女老师显然不知道郑建国的真正用意,如果是他要试卷怕是没有多的,这些试卷都是全国各个单位出题后油印寄到考点,每个考点的试卷备份只会多给两份,万一过会再有其他意外怕是不够用,而草稿纸就不在这个范围内了,而且她隐约猜出了郑建国的打算:“你一等。”
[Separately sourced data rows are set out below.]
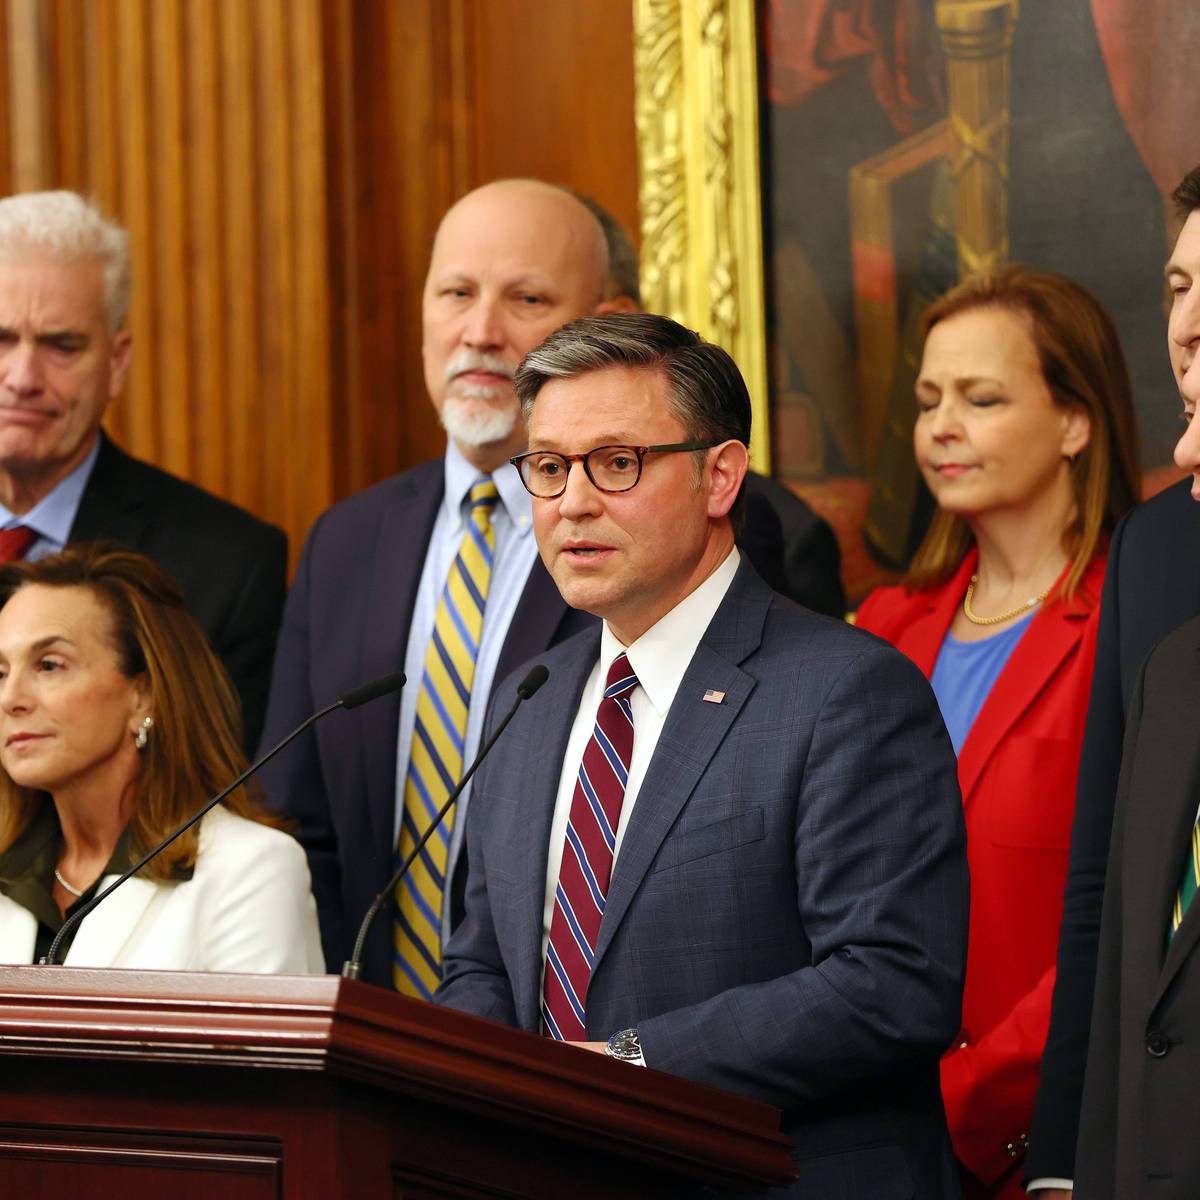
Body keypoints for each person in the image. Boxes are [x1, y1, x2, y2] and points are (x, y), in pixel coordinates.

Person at [259, 179, 846, 991]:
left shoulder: (716, 524)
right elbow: (294, 821)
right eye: (456, 293)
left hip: (644, 1036)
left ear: (610, 323)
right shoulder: (346, 540)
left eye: (526, 298)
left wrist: (628, 1052)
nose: (480, 332)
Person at [437, 312, 969, 1199]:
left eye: (617, 463)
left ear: (719, 475)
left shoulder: (846, 691)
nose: (572, 503)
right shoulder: (528, 698)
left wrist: (624, 1067)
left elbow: (891, 982)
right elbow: (484, 963)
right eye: (550, 467)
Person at [854, 268, 1140, 1199]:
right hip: (867, 1130)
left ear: (1075, 422)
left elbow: (1129, 922)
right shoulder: (884, 626)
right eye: (927, 399)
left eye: (980, 399)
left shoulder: (1134, 628)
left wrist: (970, 1098)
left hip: (1046, 1142)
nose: (941, 426)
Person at [0, 190, 286, 752]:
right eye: (2, 339)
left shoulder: (226, 569)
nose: (23, 377)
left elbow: (217, 789)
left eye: (61, 346)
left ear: (116, 361)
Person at [1056, 169, 1200, 1200]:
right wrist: (1070, 1161)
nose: (1186, 329)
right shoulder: (1156, 552)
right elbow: (1109, 886)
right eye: (1179, 289)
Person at [0, 544, 322, 973]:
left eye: (49, 665)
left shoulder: (249, 869)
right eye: (0, 672)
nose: (11, 698)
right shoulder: (11, 871)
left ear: (144, 696)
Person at [573, 190, 846, 617]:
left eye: (621, 462)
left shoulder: (774, 530)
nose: (479, 332)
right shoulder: (544, 675)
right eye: (548, 468)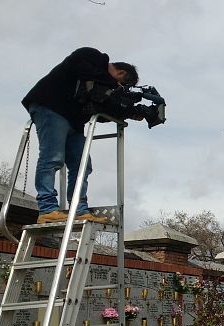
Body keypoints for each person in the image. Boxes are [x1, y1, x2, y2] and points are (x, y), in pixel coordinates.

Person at [22, 47, 139, 224]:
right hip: (50, 106)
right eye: (121, 84)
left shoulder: (98, 83)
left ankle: (79, 209)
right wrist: (114, 87)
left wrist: (128, 112)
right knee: (52, 158)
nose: (117, 89)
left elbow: (98, 110)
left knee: (82, 164)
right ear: (120, 73)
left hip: (73, 121)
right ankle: (47, 209)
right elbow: (77, 66)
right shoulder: (92, 56)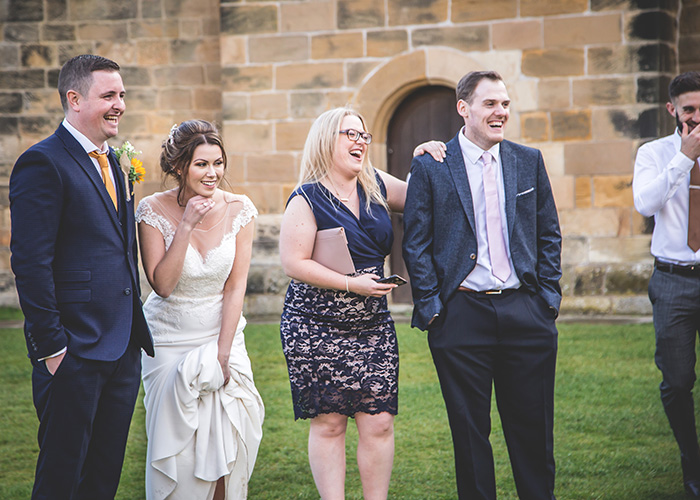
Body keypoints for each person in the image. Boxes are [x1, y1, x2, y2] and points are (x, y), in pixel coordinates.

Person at [403, 70, 562, 500]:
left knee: (534, 434)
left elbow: (548, 232)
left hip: (526, 312)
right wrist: (435, 308)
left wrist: (548, 298)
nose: (501, 112)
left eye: (505, 104)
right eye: (491, 104)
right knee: (471, 438)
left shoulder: (527, 160)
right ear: (464, 108)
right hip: (461, 316)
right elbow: (415, 243)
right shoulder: (431, 164)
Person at [9, 54, 154, 499]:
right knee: (61, 478)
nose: (120, 105)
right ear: (74, 99)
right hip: (73, 351)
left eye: (122, 95)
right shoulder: (42, 163)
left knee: (103, 477)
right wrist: (53, 348)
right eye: (108, 95)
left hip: (123, 346)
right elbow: (30, 263)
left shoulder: (117, 161)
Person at [278, 107, 409, 500]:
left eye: (364, 135)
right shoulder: (307, 197)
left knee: (380, 422)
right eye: (349, 133)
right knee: (330, 423)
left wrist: (428, 153)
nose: (360, 141)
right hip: (316, 324)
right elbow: (293, 263)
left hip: (372, 325)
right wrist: (352, 285)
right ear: (325, 140)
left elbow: (429, 194)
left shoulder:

高考试卷都不会多给的情况下,初次恢复研究生的招生考试的试卷也是要收回的,只是考生如果愿意留下草稿纸的话,这会儿也没有人认为有收回的必要,考试结束了又不会再考的情况下,草稿纸的作用也就近乎于无了,于是郑建国在连续参加了一天的四门课考试离开考场时,还带走了他四场考试中誊抄的试卷和答案。